• _Trecho fornecido_
----

Na ocasião, o político nascido no Rio de Janeiro teria indicado o paulista Júlio Prestes para concorrer à presidência, desrespeitando o acordo estabelecido entre os estados que previa um candidato mineiro. Com o rompimento da aliança, Minas Gerais passou a articular uma Aliança Liberal com Rio Grande do Sul e Paraíba. E, então, foram indicados como candidatos o governador gaúcho Getúlio Vargas para presidente e o paraibano João Pessoa como vice.

Em pleno carnaval, no dia 1º de março de 1930, Júlio Prestes derrotou Vargas nas urnas com uma diferença de 200 mil votos. A Aliança, contudo, não queria aceitar a derrota. Pipocaram denúncias de irregularidade e trapaças – práticas comuns durante a República Velha. O clima de discórdia, que já estava tenso, ficou ainda pior com o assassinato de João Pessoa, em julho daquele ano. Era o pretexto que faltava para uma revolução eclodir.

Oswaldo Aranha, o então secretário de Governo do Rio Grande do Sul, convocou a população gaúcha a pegar em armas para evitar a posse de Prestes. Suspeitava-se que Pessoa teria sido morto por adversários políticos. Em 3 de outubro, membros da Guarda Civil gaúcha e voluntários tomaram o quartel-general do Exército de Porto Alegre. O movimento, sincronizado, ocorreu em vários pontos do estado.

Tropas rebeldes seguiram em direção a Porto União, entre Paraná e Santa Catarina, e continuaram o percurso até que, em 3 de novembro, Vargas assumiu o Palácio do Catete, decretando o fim da República Velha. “É a partir de Vargas que podemos empregar o termo golpe de Estado na acepção jurídica e política. O termo passa a ser sistematizado de forma mais sistemática com o jurista Carl Schmitt, um teórico conservador alemão que escreve diversos textos sobre o Estado de Exceção”, ensina a professora Marion.

Em 1937, o Estado Novo

Um golpe dentro do golpe. Assim pode ser caracterizado a determinação por decreto do Estado Novo em 1937. Após tomar o poder, por meio da Revolução de 1930, Getúlio Vargas permaneceu como presidente temporário até 1934, quando foi eleito indiretamente após a promulgação de um nova Constituição.

----

• _Tarefas e exercícios_
A – Segundo o texto sobre a Revolução de 1930, por qual diferença de votos Júlio Prestes derrotou Vargas nas urnas?
B – Devolva a passagem do texto sobre a Revolução de 1930 que começa em "Oswaldo Aranha, o" e termina em "pontos do estado.".
C – Com base no texto sobre a Revolução de 1930, explique por que Minas Gerais passou a articular a Aliança Liberal.

----

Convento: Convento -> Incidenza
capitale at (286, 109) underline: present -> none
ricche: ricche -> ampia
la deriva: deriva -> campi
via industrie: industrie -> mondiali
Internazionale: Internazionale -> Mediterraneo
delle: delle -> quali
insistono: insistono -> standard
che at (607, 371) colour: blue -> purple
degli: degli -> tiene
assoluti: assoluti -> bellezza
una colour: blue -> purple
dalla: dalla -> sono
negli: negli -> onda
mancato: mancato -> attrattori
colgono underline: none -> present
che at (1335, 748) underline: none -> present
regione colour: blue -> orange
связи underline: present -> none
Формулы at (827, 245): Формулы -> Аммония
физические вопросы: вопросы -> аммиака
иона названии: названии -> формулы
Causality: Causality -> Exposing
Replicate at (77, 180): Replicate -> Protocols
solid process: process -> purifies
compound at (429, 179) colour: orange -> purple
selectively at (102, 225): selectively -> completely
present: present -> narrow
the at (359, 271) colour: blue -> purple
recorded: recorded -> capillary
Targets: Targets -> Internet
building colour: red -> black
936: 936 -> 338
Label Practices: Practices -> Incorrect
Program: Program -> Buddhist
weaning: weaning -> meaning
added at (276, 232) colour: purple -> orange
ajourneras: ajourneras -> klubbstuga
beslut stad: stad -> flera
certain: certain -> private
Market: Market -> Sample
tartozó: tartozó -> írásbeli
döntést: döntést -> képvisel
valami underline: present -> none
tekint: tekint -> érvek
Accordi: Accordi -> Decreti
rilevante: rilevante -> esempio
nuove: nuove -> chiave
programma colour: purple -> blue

----

• _Soluções das tarefas_
A – Por uma diferença de 200 mil votos.

B –
Oswaldo Aranha, o então secretário de Governo do Rio Grande do Sul, convocou a população gaúcha a pegar em armas para evitar a posse de Prestes. Suspeitava-se que Pessoa teria sido morto por adversários políticos. Em 3 de outubro, membros da Guarda Civil gaúcha e voluntários tomaram o quartel-general do Exército de Porto Alegre. O movimento, sincronizado, ocorreu em vários pontos do estado.

C – O político nascido no Rio de Janeiro teria indicado o paulista Júlio Prestes para concorrer à presidência. Com isso, desrespeitou o acordo entre os estados, que previa um candidato mineiro. Rompida a aliança, Minas Gerais passou a articular a Aliança Liberal com Rio Grande do Sul e Paraíba.